When getting hired for a job, you enter into an agreement with your employer, typically outlined in an employment contract. This contract establishes the terms and conditions of your employment, including your rights, responsibilities and obligations. 

However, breaches of employment contracts can occur, and they can take various forms. These breaches may include the following.

1. Unlawful termination

If your employer ends your employment in violation of the terms outlined in your employment contract, it constitutes an unlawful termination breach. This breach occurs when an employer fires an employee without proper cause, without providing the required notice or severance pay as agreed in the contract or in violation of anti-discrimination laws. For instance, if the contract specifies a notice period before termination and the employer fails to provide this notice or terminates the employee abruptly without valid grounds, it constitutes a breach.

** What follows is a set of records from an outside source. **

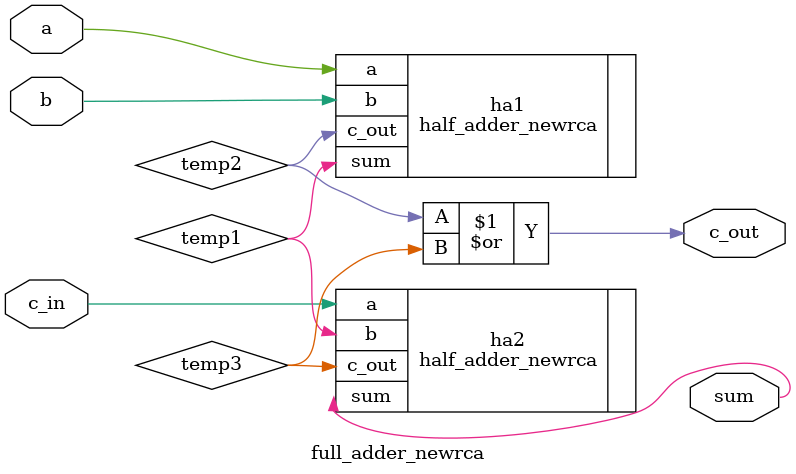
<source format=v>
`timescale 1ns / 1ps


module full_adder_newrca(
   input a, 
    input b, 
    input c_in, 
    output sum, 
    output c_out
    );     
    
    wire temp1, temp2, temp3;
    
    half_adder_newrca ha1(.a(a), .b(b), .sum(temp1), .c_out(temp2));
    half_adder_newrca ha2(.a(c_in), .b(temp1), .sum(sum), .c_out(temp3));
    
    or or1(c_out, temp2, temp3);
endmodule


</source>
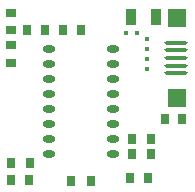
<source format=gbr>
%TF.GenerationSoftware,Altium Limited,Altium Designer,20.1.8 (145)*%
G04 Layer_Color=15254943*
%FSLAX45Y45*%
%MOMM*%
%TF.SameCoordinates,AEC8D2B5-E39B-42F7-8311-7958ED8C9E32*%
%TF.FilePolarity,Positive*%
%TF.FileFunction,Paste,Bot*%
%TF.Part,Single*%
G01*
G75*
%TA.AperFunction,SMDPad,CuDef*%
G04:AMPARAMS|DCode=16|XSize=1.6mm|YSize=1.6mm|CornerRadius=0.008mm|HoleSize=0mm|Usage=FLASHONLY|Rotation=270.000|XOffset=0mm|YOffset=0mm|HoleType=Round|Shape=RoundedRectangle|*
%AMROUNDEDRECTD16*
21,1,1.60000,1.58400,0,0,270.0*
21,1,1.58400,1.60000,0,0,270.0*
1,1,0.01600,-0.79200,-0.79200*
1,1,0.01600,-0.79200,0.79200*
1,1,0.01600,0.79200,0.79200*
1,1,0.01600,0.79200,-0.79200*
%
%ADD16ROUNDEDRECTD16*%
%TA.AperFunction,ConnectorPad*%
G04:AMPARAMS|DCode=17|XSize=0.35mm|YSize=2mm|CornerRadius=0.175mm|HoleSize=0mm|Usage=FLASHONLY|Rotation=270.000|XOffset=0mm|YOffset=0mm|HoleType=Round|Shape=RoundedRectangle|*
%AMROUNDEDRECTD17*
21,1,0.35000,1.65000,0,0,270.0*
21,1,0.00000,2.00000,0,0,270.0*
1,1,0.35000,-0.82500,0.00000*
1,1,0.35000,-0.82500,0.00000*
1,1,0.35000,0.82500,0.00000*
1,1,0.35000,0.82500,0.00000*
%
%ADD17ROUNDEDRECTD17*%
%TA.AperFunction,SMDPad,CuDef*%
G04:AMPARAMS|DCode=18|XSize=0.4mm|YSize=0.3mm|CornerRadius=0.0015mm|HoleSize=0mm|Usage=FLASHONLY|Rotation=270.000|XOffset=0mm|YOffset=0mm|HoleType=Round|Shape=RoundedRectangle|*
%AMROUNDEDRECTD18*
21,1,0.40000,0.29700,0,0,270.0*
21,1,0.39700,0.30000,0,0,270.0*
1,1,0.00300,-0.14850,-0.19850*
1,1,0.00300,-0.14850,0.19850*
1,1,0.00300,0.14850,0.19850*
1,1,0.00300,0.14850,-0.19850*
%
%ADD18ROUNDEDRECTD18*%
G04:AMPARAMS|DCode=19|XSize=0.85mm|YSize=1.4mm|CornerRadius=0.00425mm|HoleSize=0mm|Usage=FLASHONLY|Rotation=180.000|XOffset=0mm|YOffset=0mm|HoleType=Round|Shape=RoundedRectangle|*
%AMROUNDEDRECTD19*
21,1,0.85000,1.39150,0,0,180.0*
21,1,0.84150,1.40000,0,0,180.0*
1,1,0.00850,-0.42075,0.69575*
1,1,0.00850,0.42075,0.69575*
1,1,0.00850,0.42075,-0.69575*
1,1,0.00850,-0.42075,-0.69575*
%
%ADD19ROUNDEDRECTD19*%
G04:AMPARAMS|DCode=20|XSize=0.8mm|YSize=0.7mm|CornerRadius=0.0035mm|HoleSize=0mm|Usage=FLASHONLY|Rotation=180.000|XOffset=0mm|YOffset=0mm|HoleType=Round|Shape=RoundedRectangle|*
%AMROUNDEDRECTD20*
21,1,0.80000,0.69300,0,0,180.0*
21,1,0.79300,0.70000,0,0,180.0*
1,1,0.00700,-0.39650,0.34650*
1,1,0.00700,0.39650,0.34650*
1,1,0.00700,0.39650,-0.34650*
1,1,0.00700,-0.39650,-0.34650*
%
%ADD20ROUNDEDRECTD20*%
G04:AMPARAMS|DCode=21|XSize=0.85mm|YSize=0.75mm|CornerRadius=0.00375mm|HoleSize=0mm|Usage=FLASHONLY|Rotation=90.000|XOffset=0mm|YOffset=0mm|HoleType=Round|Shape=RoundedRectangle|*
%AMROUNDEDRECTD21*
21,1,0.85000,0.74250,0,0,90.0*
21,1,0.84250,0.75000,0,0,90.0*
1,1,0.00750,0.37125,0.42125*
1,1,0.00750,0.37125,-0.42125*
1,1,0.00750,-0.37125,-0.42125*
1,1,0.00750,-0.37125,0.42125*
%
%ADD21ROUNDEDRECTD21*%
G04:AMPARAMS|DCode=22|XSize=0.8mm|YSize=0.7mm|CornerRadius=0.0035mm|HoleSize=0mm|Usage=FLASHONLY|Rotation=90.000|XOffset=0mm|YOffset=0mm|HoleType=Round|Shape=RoundedRectangle|*
%AMROUNDEDRECTD22*
21,1,0.80000,0.69300,0,0,90.0*
21,1,0.79300,0.70000,0,0,90.0*
1,1,0.00700,0.34650,0.39650*
1,1,0.00700,0.34650,-0.39650*
1,1,0.00700,-0.34650,-0.39650*
1,1,0.00700,-0.34650,0.39650*
%
%ADD22ROUNDEDRECTD22*%
%TA.AperFunction,ConnectorPad*%
G04:AMPARAMS|DCode=23|XSize=0.8mm|YSize=0.7mm|CornerRadius=0.0035mm|HoleSize=0mm|Usage=FLASHONLY|Rotation=90.000|XOffset=0mm|YOffset=0mm|HoleType=Round|Shape=RoundedRectangle|*
%AMROUNDEDRECTD23*
21,1,0.80000,0.69300,0,0,90.0*
21,1,0.79300,0.70000,0,0,90.0*
1,1,0.00700,0.34650,0.39650*
1,1,0.00700,0.34650,-0.39650*
1,1,0.00700,-0.34650,-0.39650*
1,1,0.00700,-0.34650,0.39650*
%
%ADD23ROUNDEDRECTD23*%
%TA.AperFunction,SMDPad,CuDef*%
G04:AMPARAMS|DCode=24|XSize=0.85mm|YSize=0.75mm|CornerRadius=0.00375mm|HoleSize=0mm|Usage=FLASHONLY|Rotation=0.000|XOffset=0mm|YOffset=0mm|HoleType=Round|Shape=RoundedRectangle|*
%AMROUNDEDRECTD24*
21,1,0.85000,0.74250,0,0,0.0*
21,1,0.84250,0.75000,0,0,0.0*
1,1,0.00750,0.42125,-0.37125*
1,1,0.00750,-0.42125,-0.37125*
1,1,0.00750,-0.42125,0.37125*
1,1,0.00750,0.42125,0.37125*
%
%ADD24ROUNDEDRECTD24*%
%ADD25O,1.05000X0.60000*%
G04:AMPARAMS|DCode=26|XSize=0.4mm|YSize=0.3mm|CornerRadius=0.0015mm|HoleSize=0mm|Usage=FLASHONLY|Rotation=180.000|XOffset=0mm|YOffset=0mm|HoleType=Round|Shape=RoundedRectangle|*
%AMROUNDEDRECTD26*
21,1,0.40000,0.29700,0,0,180.0*
21,1,0.39700,0.30000,0,0,180.0*
1,1,0.00300,-0.19850,0.14850*
1,1,0.00300,0.19850,0.14850*
1,1,0.00300,0.19850,-0.14850*
1,1,0.00300,-0.19850,-0.14850*
%
%ADD26ROUNDEDRECTD26*%
D16*
X1493800Y792000D02*
D03*
Y1472000D02*
D03*
D17*
X1486300Y1002000D02*
D03*
Y1067000D02*
D03*
Y1132000D02*
D03*
Y1262000D02*
D03*
Y1197000D02*
D03*
D18*
X1155529Y1342481D02*
D03*
X1065529D02*
D03*
D19*
X1103440Y1481440D02*
D03*
X1313440D02*
D03*
D20*
X91440Y1515340D02*
D03*
Y1365340D02*
D03*
D21*
X1271443Y449079D02*
D03*
X1116444D02*
D03*
X1271443Y317500D02*
D03*
X1116444D02*
D03*
X246219Y243840D02*
D03*
X91220D02*
D03*
X220982Y1371725D02*
D03*
X375982D02*
D03*
D22*
X1247128Y119489D02*
D03*
X1097128D02*
D03*
X241220Y100900D02*
D03*
X91220D02*
D03*
X678087Y1371725D02*
D03*
X528087D02*
D03*
X1539240Y614680D02*
D03*
X1389240D02*
D03*
D23*
X599540Y88857D02*
D03*
X764540D02*
D03*
D24*
X91440Y1089600D02*
D03*
Y1244600D02*
D03*
D25*
X948180Y1209040D02*
D03*
Y1082040D02*
D03*
Y955040D02*
D03*
Y828040D02*
D03*
Y701040D02*
D03*
Y574040D02*
D03*
Y447040D02*
D03*
Y320040D02*
D03*
X408180Y1209040D02*
D03*
Y1082040D02*
D03*
Y955040D02*
D03*
Y828040D02*
D03*
Y701040D02*
D03*
Y574040D02*
D03*
Y447040D02*
D03*
Y320040D02*
D03*
D26*
X1236980Y1035220D02*
D03*
Y1125220D02*
D03*
Y1294525D02*
D03*
Y1204525D02*
D03*
%TF.MD5,d26a645197c95cc92be784ad22dd119a*%
M02*

</source>
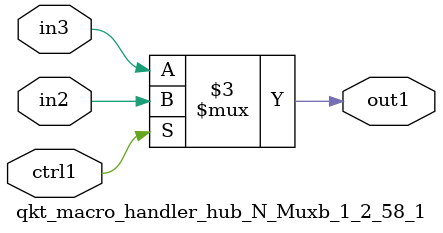
<source format=v>

`timescale 1ps / 1ps


module qkt_macro_handler_hub_N_Muxb_1_2_58_1( in3, in2, ctrl1, out1 );

    input in3;
    input in2;
    input ctrl1;
    output out1;
    reg out1;

    
    // rtl_process:qkt_macro_handler_hub_N_Muxb_1_2_58_1/qkt_macro_handler_hub_N_Muxb_1_2_58_1_thread_1
    always @*
      begin : qkt_macro_handler_hub_N_Muxb_1_2_58_1_thread_1
        case (ctrl1) 
          1'b1: 
            begin
              out1 = in2;
            end
          default: 
            begin
              out1 = in3;
            end
        endcase
      end

endmodule


</source>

2. Violation of working hours

Your employment contract typically includes provisions regarding the number of hours you are expected to work per week or month. A breach of this provision occurs when your employer requires you to work beyond the agreed-upon hours without appropriate compensation or fails to provide adequate breaks mandated by law. For example, if your contract specifies a 40-hour workweek and your employer consistently requires you to work overtime without paying the legally required overtime rate, it constitutes a violation of the working hours provision. Similarly, if your contract guarantees lunch or rest breaks but your employer denies you these breaks or pressures you to work through them, it’s considered a breach.

3. Underpayment of wages

Your employer should pay you the agreed-upon wages or salary as outlined in your employment contract. A breach occurs when your employer fails to compensate you fully for the work you have performed, either by paying less than the agreed-upon rate or by withholding wages altogether. Underpayment of wages can take various forms, including failing to pay for overtime hours worked, not providing promised bonuses or commissions or paying below the minimum wage mandated by law.

If your employer breaches your employment contract, seek legal guidance to better understand your options for recourse.